* TASK INSTRUCTIONS
Repeat the data in full. Drop every picture.

* EXTRACTED INFORMATION
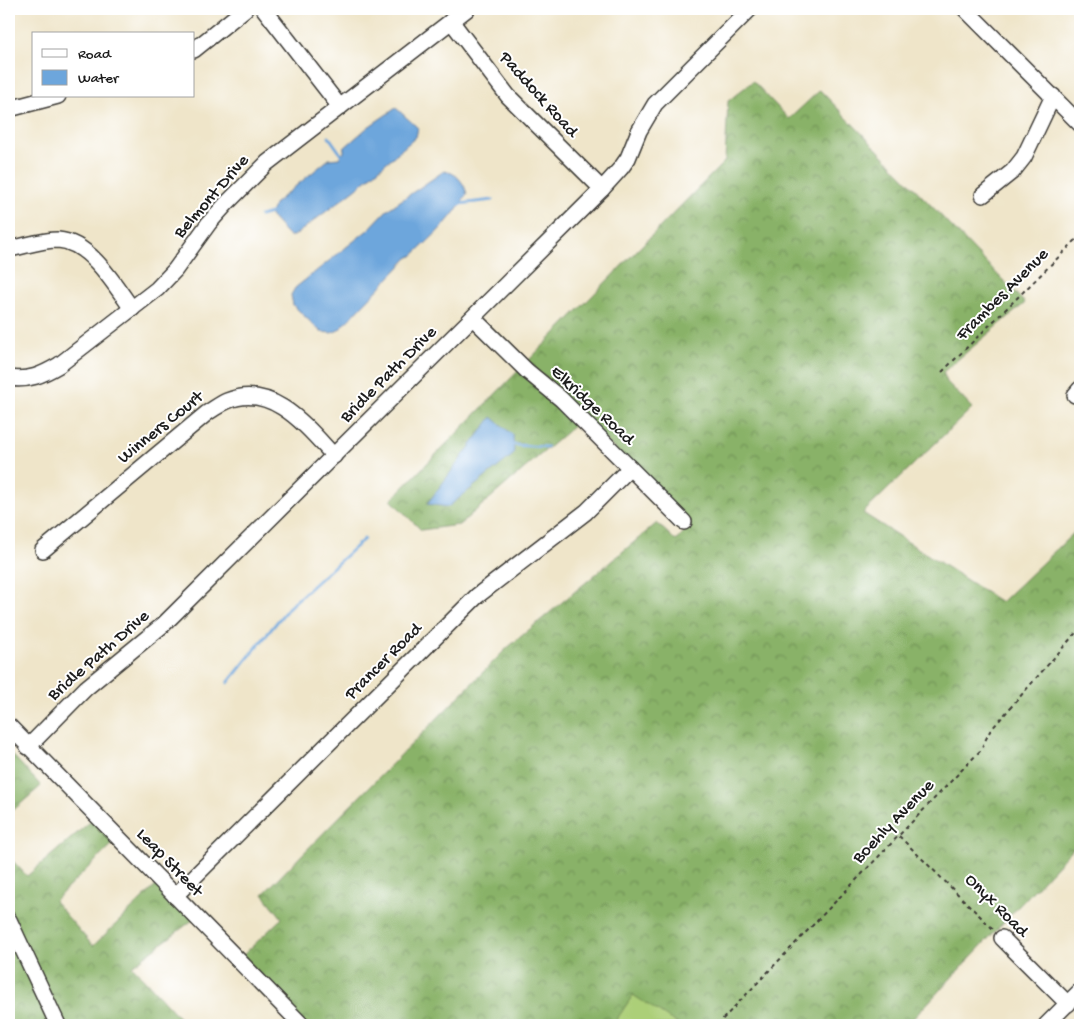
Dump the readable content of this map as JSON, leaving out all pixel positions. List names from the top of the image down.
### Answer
{
  "streets": {
    "street": [
      "Paddock Road",
      "Belmont Drive",
      "Bridle Path Drive",
      "Elkridge Road",
      "Winners Court",
      "Prancer Road",
      "Leap Street",
      "Onyx Road"
    ],
    "path": ["Frambes Avenue", "Boehly Avenue"]
  },
  "crossings": [
    ["Paddock Road", "Belmont Drive"],
    ["Paddock Road", "Bridle Path Drive"],
    ["Bridle Path Drive", "Elkridge Road"],
    ["Bridle Path Drive", "Winners Court"],
    ["Bridle Path Drive", "Leap Street"],
    ["Elkridge Road", "Prancer Road"],
    ["Prancer Road", "Leap Street"],
    ["Boehly Avenue", "Onyx Road"]
  ],
  "legend": ["Road", "Water"]
}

* EXERCISE SOLUTION
Dump the readable content of this map as JSON, leaving out all pixel positions. List names from the top of the image down.
### Answer
{
  "streets": {
    "street": [
      "Paddock Road",
      "Belmont Drive",
      "Bridle Path Drive",
      "Elkridge Road",
      "Winners Court",
      "Prancer Road",
      "Leap Street",
      "Onyx Road"
    ],
    "path": ["Frambes Avenue", "Boehly Avenue"]
  },
  "crossings": [
    ["Paddock Road", "Belmont Drive"],
    ["Paddock Road", "Bridle Path Drive"],
    ["Bridle Path Drive", "Elkridge Road"],
    ["Bridle Path Drive", "Winners Court"],
    ["Bridle Path Drive", "Leap Street"],
    ["Elkridge Road", "Prancer Road"],
    ["Prancer Road", "Leap Street"],
    ["Boehly Avenue", "Onyx Road"]
  ],
  "legend": ["Road", "Water"]
}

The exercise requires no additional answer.